The determinant and the discriminant of a complete intersection of even dimension (Q722899)

Let \(k\) be a field, \(\Gamma_k=\mathrm{Aut}_k(\bar{k})\) be the absolute Galois group. For a smooth proper variety \(X\) of even dimension \(n\) over \(k\), the \(\ell\)-adic cohomology group of the middle degree \( V=H^n(X_{\bar{k}},\mathbb{Q}_{\ell}(\frac{n}{2})) \) gives an orthogonal (via Poincaré duality) representation.

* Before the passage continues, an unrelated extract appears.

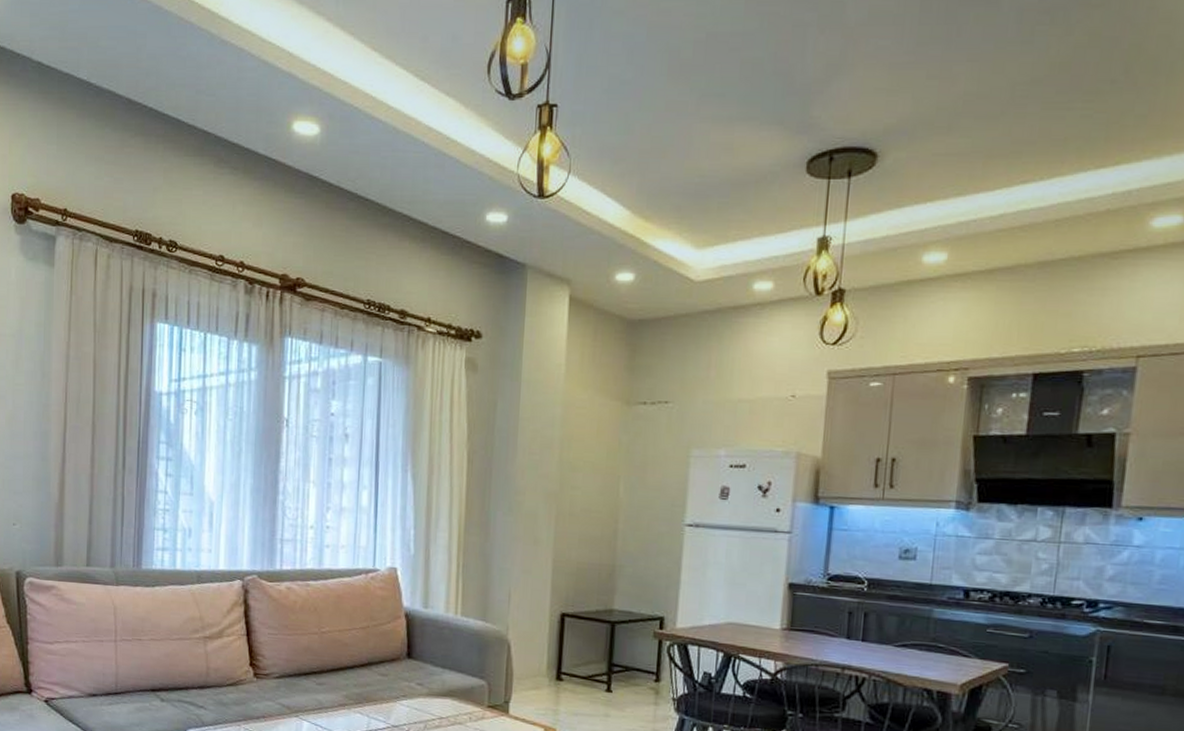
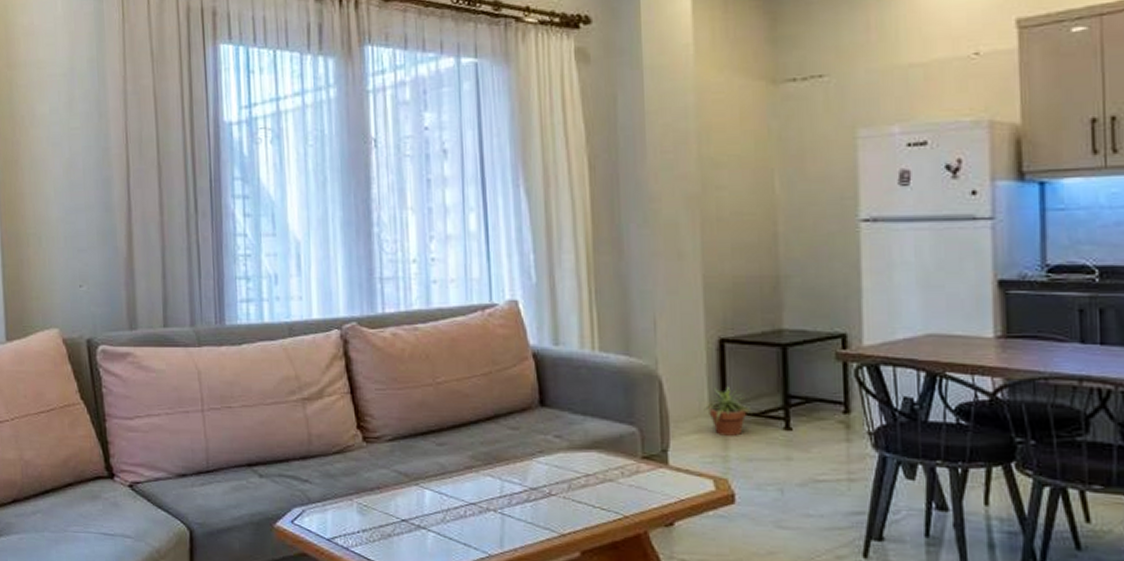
potted plant: none [542,653,582,694] -> present [704,386,753,436]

Its determinant induces a quadratic character \[ \mathrm{det}V: \Gamma_k \to \{ \pm 1 \}\subset \mathbb{Q}_{\ell}^{\times}. \] In the case that \(X=V(f_1,\cdots,f_r)\subset \mathbb{P}_k^m\) is a complete intersection, the author computes \(\mathrm{det}V\) in terms of the discriminant \(\mathrm{disc}_{\sigma}(f_1,\cdots,f_r)\) (Theorem 2.3.1) of the defining polynomials of \(X\). More precisely, if the characteristic of \(k\) is not \(2\), then \[ \mathrm{det}V= \sqrt{\mathrm{disc}_{\sigma}(f_1,\cdots,f_r)}. \] This generalizes the result of \textit{T. Saito} [Math. Res. Lett. 19, No. 04, 855--871 (2012; Zbl 1285.14046)] in the case that \(X\) is an even dimensional hypersurface in a projective space. The case that \(\mathrm{char}k=2\) is also treated in Subsection 2.5. In Section 3, the author gives an explicit presentation of the discriminant of the complex intersection of two quadrics.